- **Goal of the exercise**:
From the records below, print only the part that opens with the line containing "right knee: (115, 309)" and closes with the line containing "left ear: (521, 552)"; omit the pictures.

- **Data extract**:
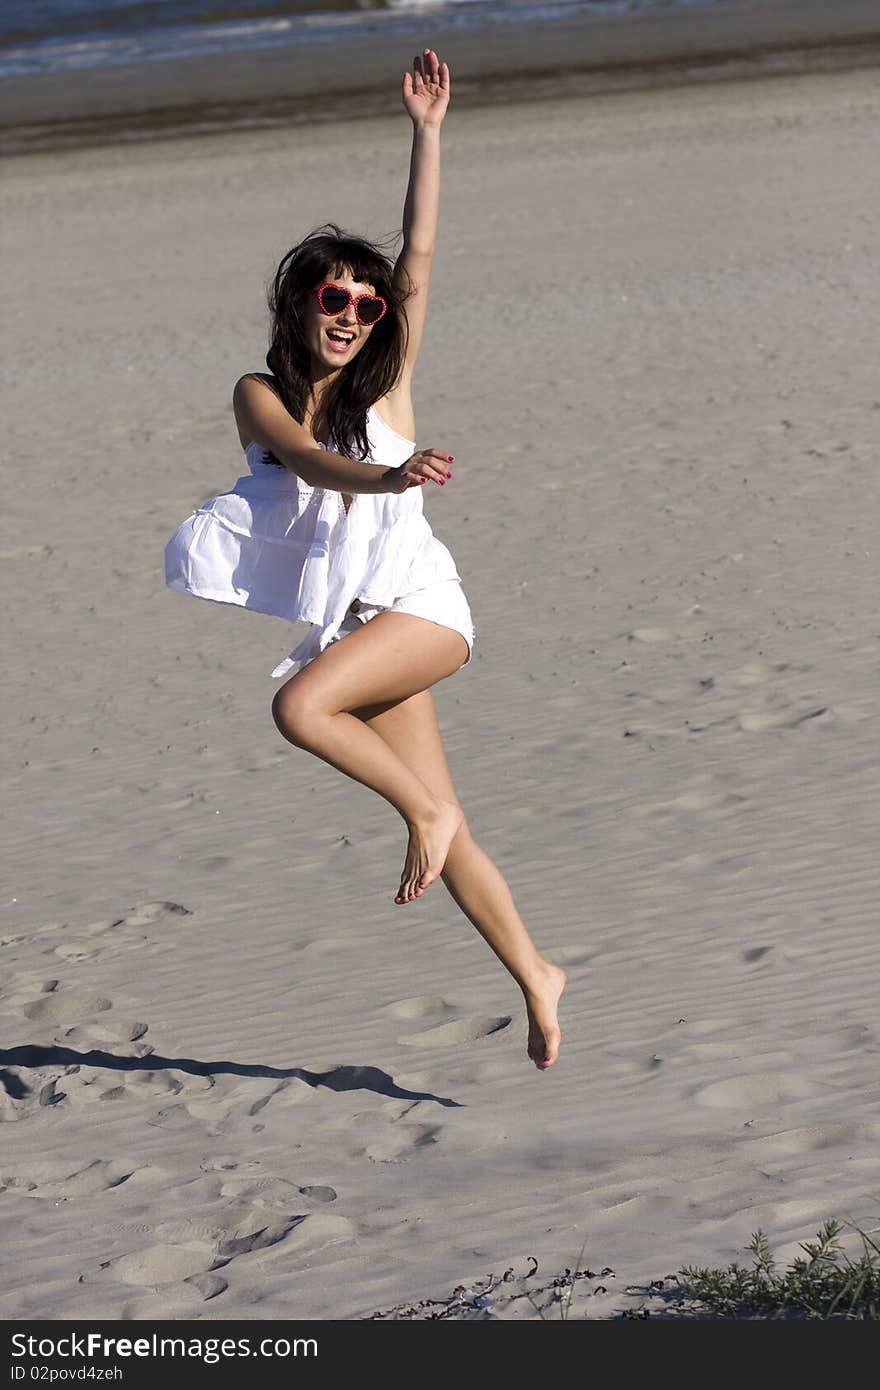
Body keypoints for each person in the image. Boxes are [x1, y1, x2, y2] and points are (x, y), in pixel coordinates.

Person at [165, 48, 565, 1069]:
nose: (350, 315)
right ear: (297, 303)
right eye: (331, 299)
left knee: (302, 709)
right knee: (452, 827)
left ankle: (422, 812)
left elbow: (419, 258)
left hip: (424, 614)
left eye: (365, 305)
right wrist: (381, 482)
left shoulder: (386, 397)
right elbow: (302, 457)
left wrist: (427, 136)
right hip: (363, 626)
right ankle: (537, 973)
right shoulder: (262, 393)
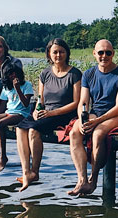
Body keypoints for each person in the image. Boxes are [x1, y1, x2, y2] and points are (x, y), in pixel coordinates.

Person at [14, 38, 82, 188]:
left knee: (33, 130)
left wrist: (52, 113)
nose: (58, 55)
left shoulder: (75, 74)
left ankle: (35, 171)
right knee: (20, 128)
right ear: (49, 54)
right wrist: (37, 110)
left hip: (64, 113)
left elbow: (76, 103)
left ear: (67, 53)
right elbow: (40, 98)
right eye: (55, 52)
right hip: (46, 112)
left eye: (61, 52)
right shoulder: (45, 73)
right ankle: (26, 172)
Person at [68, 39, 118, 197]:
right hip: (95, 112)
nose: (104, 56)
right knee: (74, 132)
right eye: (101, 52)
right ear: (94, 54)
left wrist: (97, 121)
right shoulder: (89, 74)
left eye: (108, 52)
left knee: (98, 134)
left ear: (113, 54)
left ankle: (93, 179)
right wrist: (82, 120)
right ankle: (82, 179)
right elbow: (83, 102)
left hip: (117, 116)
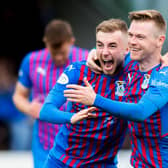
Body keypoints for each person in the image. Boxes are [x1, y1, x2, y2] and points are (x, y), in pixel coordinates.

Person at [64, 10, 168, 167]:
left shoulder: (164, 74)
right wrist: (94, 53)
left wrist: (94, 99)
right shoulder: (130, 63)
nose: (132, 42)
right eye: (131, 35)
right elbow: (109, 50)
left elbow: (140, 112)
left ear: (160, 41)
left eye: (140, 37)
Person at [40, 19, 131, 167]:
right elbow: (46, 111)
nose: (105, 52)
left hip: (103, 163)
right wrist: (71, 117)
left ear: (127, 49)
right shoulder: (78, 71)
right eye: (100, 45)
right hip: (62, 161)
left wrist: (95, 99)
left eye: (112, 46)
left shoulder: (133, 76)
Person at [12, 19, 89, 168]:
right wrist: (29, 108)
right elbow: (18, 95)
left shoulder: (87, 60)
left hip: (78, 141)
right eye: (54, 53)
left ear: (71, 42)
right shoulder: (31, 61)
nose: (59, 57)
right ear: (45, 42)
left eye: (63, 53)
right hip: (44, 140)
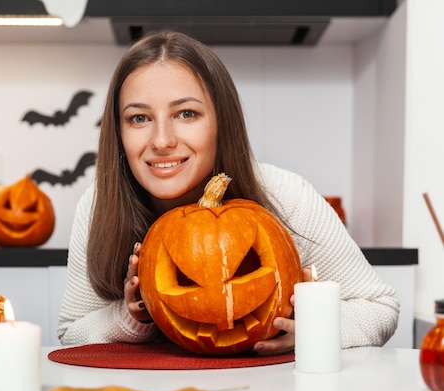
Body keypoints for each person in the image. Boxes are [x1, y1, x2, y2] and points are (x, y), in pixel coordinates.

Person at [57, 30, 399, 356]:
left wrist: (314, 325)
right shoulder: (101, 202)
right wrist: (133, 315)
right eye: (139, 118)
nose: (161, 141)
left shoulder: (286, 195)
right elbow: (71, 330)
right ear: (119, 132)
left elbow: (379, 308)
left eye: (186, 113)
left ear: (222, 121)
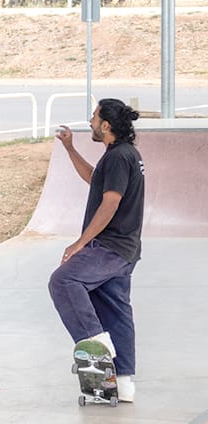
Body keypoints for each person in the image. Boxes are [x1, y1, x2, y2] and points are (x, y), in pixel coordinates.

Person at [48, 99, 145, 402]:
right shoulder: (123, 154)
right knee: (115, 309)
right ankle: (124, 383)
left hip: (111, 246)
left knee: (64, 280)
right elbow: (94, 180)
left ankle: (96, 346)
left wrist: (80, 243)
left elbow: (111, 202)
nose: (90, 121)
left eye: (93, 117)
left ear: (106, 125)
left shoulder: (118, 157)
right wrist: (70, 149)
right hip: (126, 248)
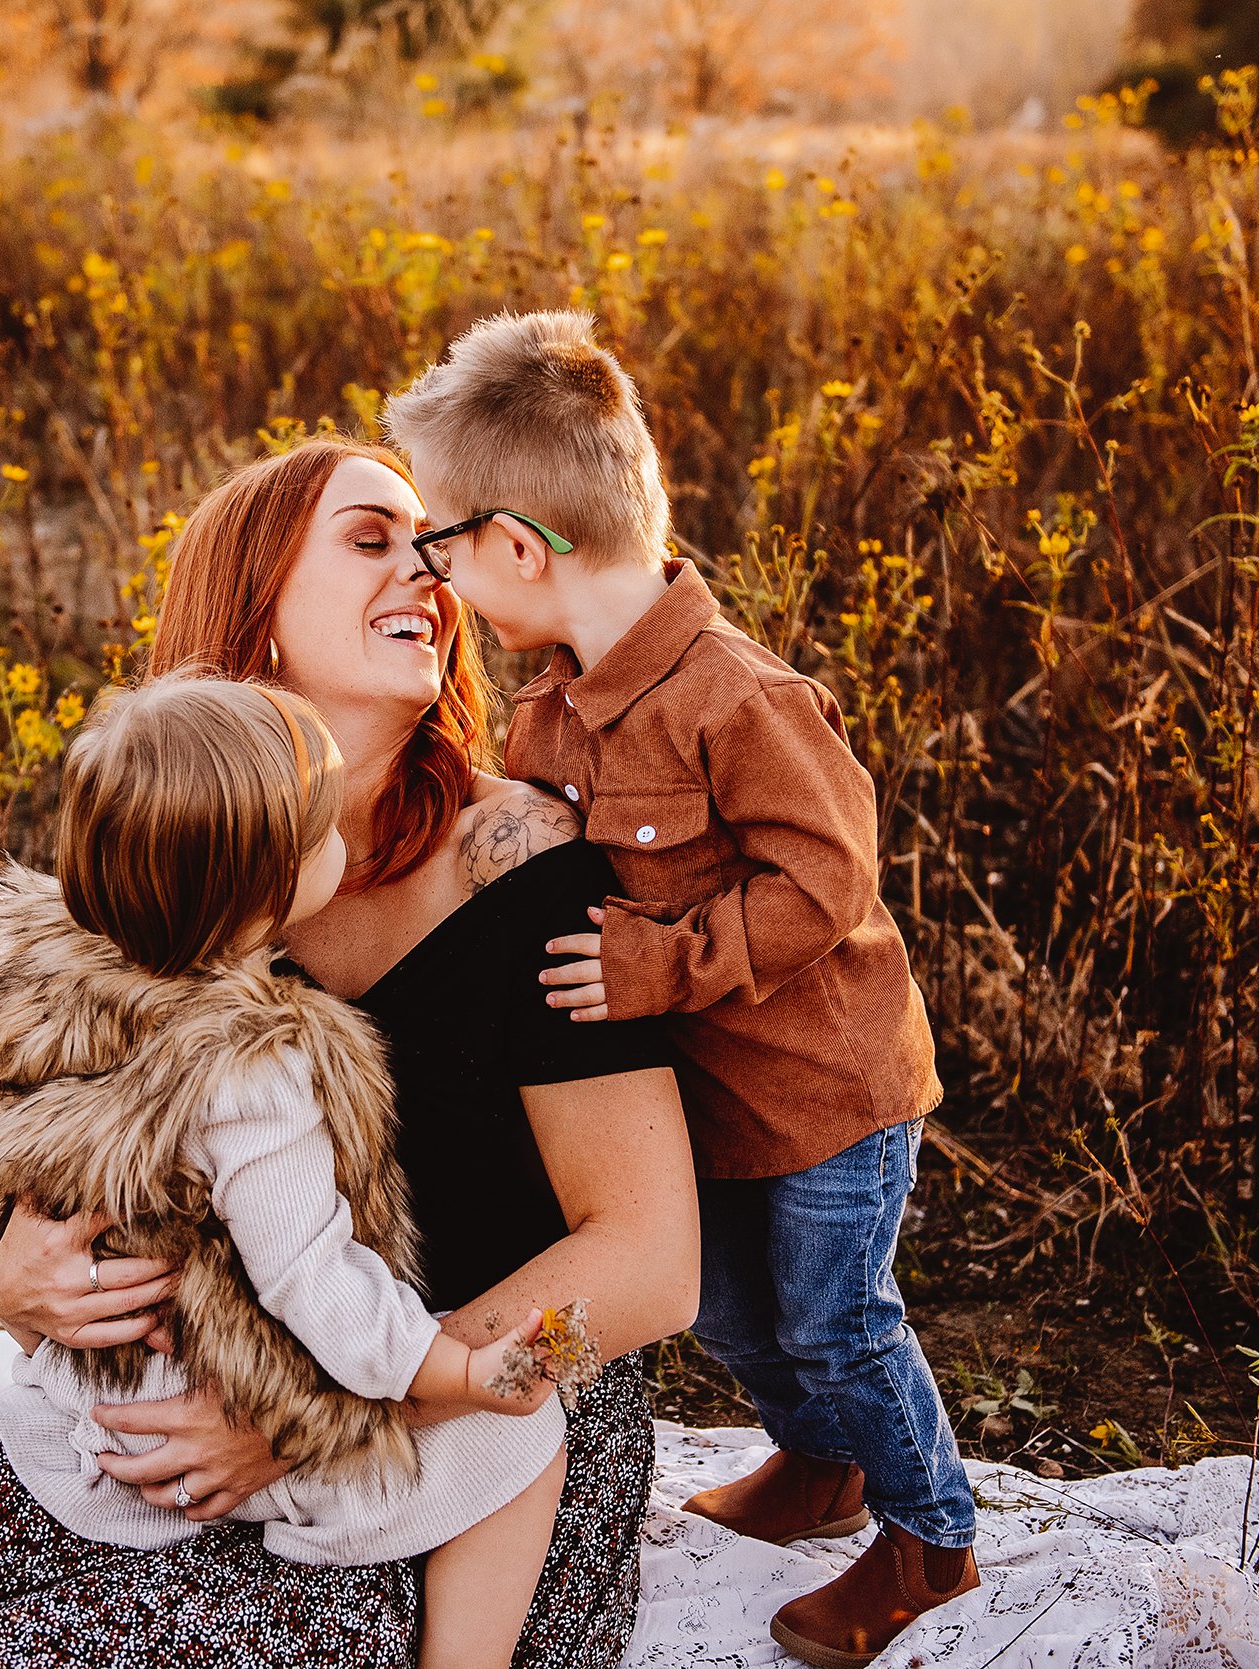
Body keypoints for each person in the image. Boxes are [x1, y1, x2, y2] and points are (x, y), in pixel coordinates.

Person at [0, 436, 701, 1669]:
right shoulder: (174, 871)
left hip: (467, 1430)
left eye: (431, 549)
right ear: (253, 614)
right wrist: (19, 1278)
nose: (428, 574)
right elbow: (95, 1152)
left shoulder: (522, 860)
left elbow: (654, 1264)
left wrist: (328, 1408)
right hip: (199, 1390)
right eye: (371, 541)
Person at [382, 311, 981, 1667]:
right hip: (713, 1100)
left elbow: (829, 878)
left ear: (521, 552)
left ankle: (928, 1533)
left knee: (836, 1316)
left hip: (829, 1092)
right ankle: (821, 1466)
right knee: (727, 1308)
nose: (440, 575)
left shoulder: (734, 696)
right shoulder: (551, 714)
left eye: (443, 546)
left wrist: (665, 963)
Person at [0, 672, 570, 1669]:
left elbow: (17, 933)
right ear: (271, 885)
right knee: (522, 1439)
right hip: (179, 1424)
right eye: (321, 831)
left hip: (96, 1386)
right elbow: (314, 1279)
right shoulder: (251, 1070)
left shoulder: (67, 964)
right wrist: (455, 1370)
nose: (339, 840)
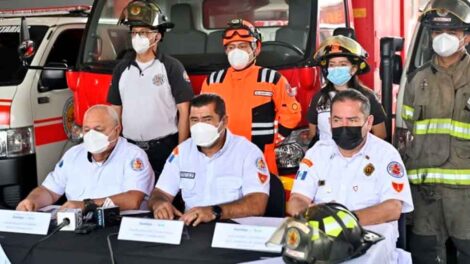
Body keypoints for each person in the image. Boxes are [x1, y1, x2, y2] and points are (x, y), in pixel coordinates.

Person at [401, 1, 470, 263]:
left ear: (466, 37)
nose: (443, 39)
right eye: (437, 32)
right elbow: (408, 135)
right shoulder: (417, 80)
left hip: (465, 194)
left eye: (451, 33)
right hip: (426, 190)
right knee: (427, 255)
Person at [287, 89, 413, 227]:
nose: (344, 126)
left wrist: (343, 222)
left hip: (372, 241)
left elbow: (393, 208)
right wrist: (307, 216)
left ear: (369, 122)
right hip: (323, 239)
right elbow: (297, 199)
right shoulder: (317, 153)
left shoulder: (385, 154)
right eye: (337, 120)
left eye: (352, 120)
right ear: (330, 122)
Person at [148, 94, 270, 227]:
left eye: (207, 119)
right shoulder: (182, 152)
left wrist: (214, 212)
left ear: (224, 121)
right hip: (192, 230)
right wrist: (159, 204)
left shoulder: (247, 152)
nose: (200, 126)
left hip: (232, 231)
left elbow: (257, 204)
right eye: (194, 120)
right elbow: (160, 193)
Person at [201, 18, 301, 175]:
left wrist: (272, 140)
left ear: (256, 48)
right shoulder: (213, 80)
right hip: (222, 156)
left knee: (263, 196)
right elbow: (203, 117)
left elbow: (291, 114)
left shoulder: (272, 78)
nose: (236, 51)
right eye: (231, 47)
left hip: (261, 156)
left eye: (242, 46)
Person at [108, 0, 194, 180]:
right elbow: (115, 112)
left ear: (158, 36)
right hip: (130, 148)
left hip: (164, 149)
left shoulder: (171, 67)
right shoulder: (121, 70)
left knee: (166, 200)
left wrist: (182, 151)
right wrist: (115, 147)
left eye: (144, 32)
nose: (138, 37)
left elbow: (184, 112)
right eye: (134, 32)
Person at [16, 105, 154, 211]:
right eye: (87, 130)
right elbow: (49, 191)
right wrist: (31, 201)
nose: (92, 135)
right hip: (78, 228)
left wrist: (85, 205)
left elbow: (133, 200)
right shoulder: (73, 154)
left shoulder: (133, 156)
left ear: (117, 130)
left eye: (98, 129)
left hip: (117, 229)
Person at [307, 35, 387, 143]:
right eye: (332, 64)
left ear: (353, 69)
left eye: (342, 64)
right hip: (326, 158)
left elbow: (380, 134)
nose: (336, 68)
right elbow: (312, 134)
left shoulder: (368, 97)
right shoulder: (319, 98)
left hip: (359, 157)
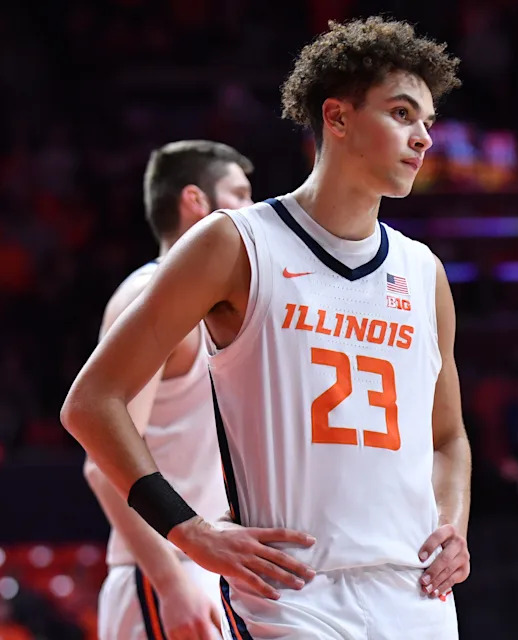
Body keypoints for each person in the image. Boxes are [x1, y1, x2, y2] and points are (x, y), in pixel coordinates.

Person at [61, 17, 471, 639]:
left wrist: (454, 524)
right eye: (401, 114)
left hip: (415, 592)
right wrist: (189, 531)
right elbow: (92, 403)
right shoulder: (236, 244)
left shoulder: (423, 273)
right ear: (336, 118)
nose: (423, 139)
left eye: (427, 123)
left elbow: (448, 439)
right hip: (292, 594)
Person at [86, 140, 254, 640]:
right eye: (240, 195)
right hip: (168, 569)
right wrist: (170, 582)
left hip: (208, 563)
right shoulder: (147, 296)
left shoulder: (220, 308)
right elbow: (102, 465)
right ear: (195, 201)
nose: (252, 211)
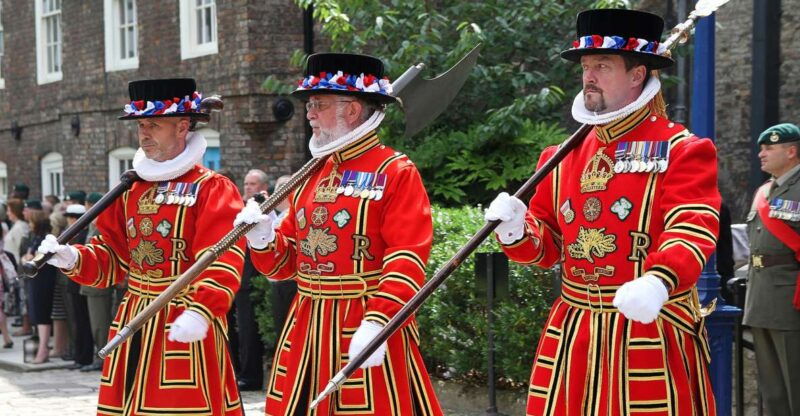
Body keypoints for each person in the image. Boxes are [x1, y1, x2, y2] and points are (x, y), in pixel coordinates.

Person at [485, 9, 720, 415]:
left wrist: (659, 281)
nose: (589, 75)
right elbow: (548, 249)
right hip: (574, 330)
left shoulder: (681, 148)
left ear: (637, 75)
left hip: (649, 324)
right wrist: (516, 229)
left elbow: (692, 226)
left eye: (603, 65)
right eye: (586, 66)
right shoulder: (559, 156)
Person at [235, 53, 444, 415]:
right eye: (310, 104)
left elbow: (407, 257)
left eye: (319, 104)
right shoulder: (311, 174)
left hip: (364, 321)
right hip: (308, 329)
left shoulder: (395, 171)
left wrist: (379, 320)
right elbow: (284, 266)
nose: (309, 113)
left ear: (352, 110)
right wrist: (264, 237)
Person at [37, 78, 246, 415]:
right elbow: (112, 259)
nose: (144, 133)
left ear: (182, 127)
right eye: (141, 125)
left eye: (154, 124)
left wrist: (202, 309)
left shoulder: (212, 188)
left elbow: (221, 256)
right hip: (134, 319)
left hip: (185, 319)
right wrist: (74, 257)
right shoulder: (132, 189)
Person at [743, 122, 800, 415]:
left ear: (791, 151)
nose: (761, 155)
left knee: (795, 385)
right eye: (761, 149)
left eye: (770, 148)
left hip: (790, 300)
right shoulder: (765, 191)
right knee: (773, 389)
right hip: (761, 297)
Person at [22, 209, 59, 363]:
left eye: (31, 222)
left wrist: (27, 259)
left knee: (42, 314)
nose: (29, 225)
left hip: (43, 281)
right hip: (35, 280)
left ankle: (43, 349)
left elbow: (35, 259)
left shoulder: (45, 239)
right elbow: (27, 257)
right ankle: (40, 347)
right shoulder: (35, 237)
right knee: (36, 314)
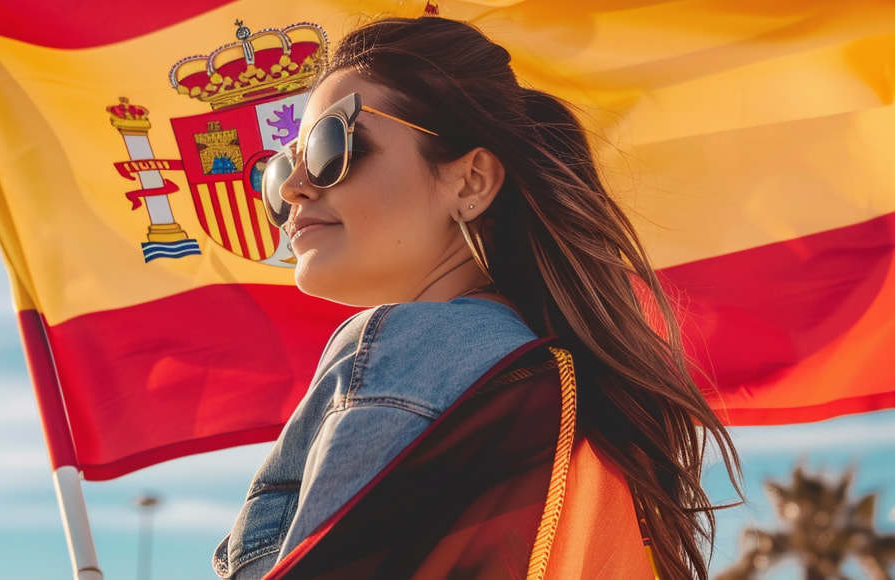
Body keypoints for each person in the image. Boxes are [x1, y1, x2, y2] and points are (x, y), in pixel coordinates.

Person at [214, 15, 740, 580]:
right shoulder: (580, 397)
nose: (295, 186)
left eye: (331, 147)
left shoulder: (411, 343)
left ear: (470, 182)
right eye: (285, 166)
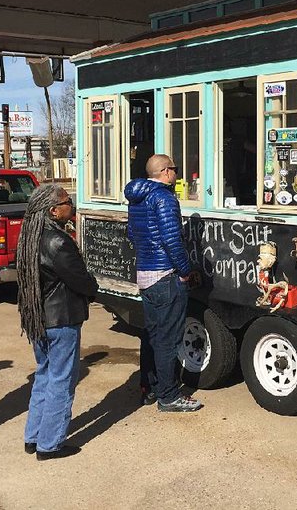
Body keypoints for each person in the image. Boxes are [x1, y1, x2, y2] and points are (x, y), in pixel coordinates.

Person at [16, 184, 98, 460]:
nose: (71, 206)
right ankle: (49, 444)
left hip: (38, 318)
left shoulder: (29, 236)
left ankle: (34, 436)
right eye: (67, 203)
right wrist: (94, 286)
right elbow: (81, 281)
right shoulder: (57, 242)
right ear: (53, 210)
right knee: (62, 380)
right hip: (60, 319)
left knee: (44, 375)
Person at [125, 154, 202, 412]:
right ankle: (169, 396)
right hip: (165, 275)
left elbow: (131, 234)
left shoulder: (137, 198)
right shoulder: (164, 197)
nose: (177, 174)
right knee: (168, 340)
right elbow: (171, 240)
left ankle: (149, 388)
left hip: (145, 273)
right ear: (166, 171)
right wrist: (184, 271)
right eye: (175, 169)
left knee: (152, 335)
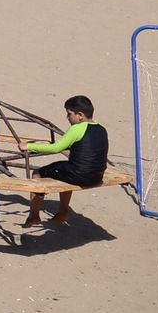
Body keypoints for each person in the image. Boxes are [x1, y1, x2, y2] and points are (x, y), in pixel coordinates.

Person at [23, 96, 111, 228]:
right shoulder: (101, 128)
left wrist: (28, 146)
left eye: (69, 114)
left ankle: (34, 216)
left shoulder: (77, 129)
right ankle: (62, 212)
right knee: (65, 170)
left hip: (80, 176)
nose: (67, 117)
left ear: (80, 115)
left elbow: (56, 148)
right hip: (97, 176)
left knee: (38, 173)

- **Task response**:
right knee: (115, 309)
right ankle: (124, 383)
left hip: (111, 246)
left knee: (64, 280)
right elbow: (94, 180)
left ankle: (96, 346)
left wrist: (80, 243)
left elbow: (111, 202)
nose: (90, 121)
left eye: (93, 117)
left ear: (106, 125)
left shoulder: (118, 157)
right wrist: (70, 149)
right hip: (126, 248)
Body keypoints for each person in the image. Boxes are [x1, y1, x2, y2] and points are (x, y), in pixel coordinates.

Person at [0, 436, 701, 1669]:
right shoulder: (174, 871)
left hip: (467, 1430)
left eye: (431, 549)
right ear: (253, 614)
right wrist: (19, 1278)
nose: (428, 574)
right elbow: (95, 1152)
left shoulder: (522, 860)
left elbow: (654, 1264)
left wrist: (328, 1408)
right hip: (199, 1390)
right eye: (371, 541)
Person at [382, 311, 981, 1667]:
right hip: (713, 1100)
left elbow: (829, 878)
left ear: (521, 552)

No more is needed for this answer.